2 Ebenso wird bestraft, wer ohne Bewilligung oder aufgrund einer durch unwahre Angaben erschlichenen Bewilligung Fortpflanzungsverfahren anwendet, Keimzellen, imprägnierte Eizellen oder Embryonen in vitro konserviert oder vermittelt oder Untersuchungen des Erbguts von Embryonen in vitro veranlasst.
1 Wer in das Erbgut einer Keimbahnzelle oder einer embryonalen Zelle verändernd eingreift, wird mit Freiheitsstrafe bis zu drei Jahren oder Geldstrafe bestraft.50
2 Ebenso wird bestraft, wer eine in ihrem Erbgut künstlich veränderte Keimzelle zur Imprägnation oder eine in gleicher Weise veränderte imprägnierte Eizelle zur Weiterentwicklung zum Embryo verwendet.
3 Absatz 1 ist nicht anwendbar, wenn die Veränderung von Keimbahnzellen die unvermeidliche Begleiterscheinung einer Chemotherapie, einer Strahlentherapie oder einer anderen ärztlichen Behandlung ist, der eine Person sich unterzieht.

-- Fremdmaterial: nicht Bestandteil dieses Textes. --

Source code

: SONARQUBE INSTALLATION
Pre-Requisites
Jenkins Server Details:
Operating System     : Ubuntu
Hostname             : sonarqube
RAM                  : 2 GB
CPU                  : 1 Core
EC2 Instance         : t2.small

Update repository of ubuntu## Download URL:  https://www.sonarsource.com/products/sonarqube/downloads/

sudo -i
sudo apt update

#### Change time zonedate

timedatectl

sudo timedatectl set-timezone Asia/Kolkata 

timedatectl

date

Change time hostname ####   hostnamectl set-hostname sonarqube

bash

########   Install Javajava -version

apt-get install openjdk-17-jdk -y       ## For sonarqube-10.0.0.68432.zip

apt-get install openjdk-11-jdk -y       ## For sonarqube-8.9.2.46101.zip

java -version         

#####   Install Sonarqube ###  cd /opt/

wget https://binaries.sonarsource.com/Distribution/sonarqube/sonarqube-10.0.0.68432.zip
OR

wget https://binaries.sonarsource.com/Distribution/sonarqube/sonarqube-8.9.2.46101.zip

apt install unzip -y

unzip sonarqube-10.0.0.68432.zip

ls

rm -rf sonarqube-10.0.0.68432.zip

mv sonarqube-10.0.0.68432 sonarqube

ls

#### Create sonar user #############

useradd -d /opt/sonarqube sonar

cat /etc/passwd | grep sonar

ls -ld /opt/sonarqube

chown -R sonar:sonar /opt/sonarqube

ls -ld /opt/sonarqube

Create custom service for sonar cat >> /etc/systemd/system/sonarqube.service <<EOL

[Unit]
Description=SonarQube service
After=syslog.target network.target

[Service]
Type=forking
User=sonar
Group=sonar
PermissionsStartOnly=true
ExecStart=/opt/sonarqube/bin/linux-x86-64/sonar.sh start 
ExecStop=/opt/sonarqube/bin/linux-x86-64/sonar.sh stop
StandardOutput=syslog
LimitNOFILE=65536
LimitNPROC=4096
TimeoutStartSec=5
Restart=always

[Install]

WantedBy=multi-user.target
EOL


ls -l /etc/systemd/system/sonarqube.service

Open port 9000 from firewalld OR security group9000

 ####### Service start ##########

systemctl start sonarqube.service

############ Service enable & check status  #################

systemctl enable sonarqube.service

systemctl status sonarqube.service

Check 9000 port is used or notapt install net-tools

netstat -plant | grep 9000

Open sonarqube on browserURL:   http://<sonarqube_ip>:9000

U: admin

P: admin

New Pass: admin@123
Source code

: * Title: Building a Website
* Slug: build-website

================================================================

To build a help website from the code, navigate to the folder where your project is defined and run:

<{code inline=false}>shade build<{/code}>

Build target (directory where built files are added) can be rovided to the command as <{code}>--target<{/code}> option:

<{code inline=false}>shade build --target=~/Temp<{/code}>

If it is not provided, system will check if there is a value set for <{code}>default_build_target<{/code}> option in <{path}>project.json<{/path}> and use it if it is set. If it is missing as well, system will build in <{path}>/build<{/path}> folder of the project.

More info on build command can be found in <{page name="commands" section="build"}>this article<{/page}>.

1 Wer einen Klon, eine Chimäre oder eine Hybride bildet, wird mit Freiheitsstrafe bis zu drei Jahren oder Geldstrafe bestraft.51
2 Ebenso wird bestraft, wer eine Chimäre oder eine Hybride auf eine Frau oder auf ein Tier überträgt.
Mit Busse bis zu 100 000 Franken wird bestraft, wer vorsätzlich:52
- a.
- entgegen Artikel 3 Absätze 2 Buchstabe a und 3 bei einer Frau ein Fortpflanzungsverfahren anwendet;
- b.53
- Keimzellen verwendet, die von einer verstorbenen Person stammen, ausser es handelt sich dabei um Samenzellen eines verstorbenen Samenspenders;
- bbis.54
- imprägnierte Eizellen oder Embryonen in vitro verwendet, die von einem Paar stammen, von dem ein Teil verstorben ist;
- c.
- gespendete Eizellen verwendet, mit gespendeten Eizellen und gespendeten Samenzellen einen Embryo entwickelt oder einen gespendeten Embryo auf eine Frau überträgt;
- d.
- Fortpflanzungsverfahren ohne erlaubte Indikation anwendet;
- e.55
- …
- f.
- entgegen den Artikeln 15, 16 und 42 Keimgut konserviert;
- g.
- entgegen Artikel 17 Absatz 1 Embryonen entwickelt;
- h.
- als Spender Samenzellen mehreren Inhaberinnen oder Inhabern einer Bewilligung nach Artikel 8 Absatz 1 zur Verfügung stellt;
- i.
- entgegen Artikel 22 Absätze 1–3 gespendete Samenzellen verwendet;
- j.
- die nach Artikel 24 vorgeschriebenen Daten unrichtig oder unvollständig aufzeichnet.
Die Verfolgung und die Beurteilung der Straftaten nach diesem Gesetz obliegen den Kantonen.
1 Wer eine Bewilligung nach Artikel 8 Absatz 1 benötigt, muss das Gesuch mit den nötigen Unterlagen innerhalb von drei Monaten nach Inkrafttreten dieses Gesetzes bei der Bewilligungsbehörde einreichen.
2 Wer das Gesuch nicht fristgerecht stellt, muss die Tätigkeit einstellen.
1 Die Artikel 18 und 24–27 gelten auch, wenn Samenzellen vor dem Inkrafttreten dieses Gesetzes gespendet worden sind, aber erst nach dessen Inkrafttreten verwendet werden.
2 In den übrigen Fällen müssen die Ärztinnen und Ärzte, die Fortpflanzungsverfahren mit gespendeten Keimzellen durchgeführt haben, in sinngemässer Anwendung von Artikel 27 Auskunft erteilen.
1 Wer beim Inkrafttreten dieses Gesetzes Embryonen aufbewahrt, muss dies innerhalb von drei Monaten der Bewilligungsbehörde melden. Artikel 11 ist anwendbar.
2 …57
Artikel 23 gilt auch für Kinder, die vor dem Inkrafttreten dieses Gesetzes im Rahmen eines Fortpflanzungsverfahrens durch eine Samenspende gezeugt worden sind.
Die Berichterstattung und die Unterbreitung von Vorschlägen nach Artikel 14a Absatz 4 erfolgt erstmals spätestens fünf Jahre nach Inkrafttreten der Änderung vom 12. Dezember 2014.
1 Dieses Gesetz untersteht dem fakultativen Referendum.
2 Der Bundesrat bestimmt das Inkrafttreten.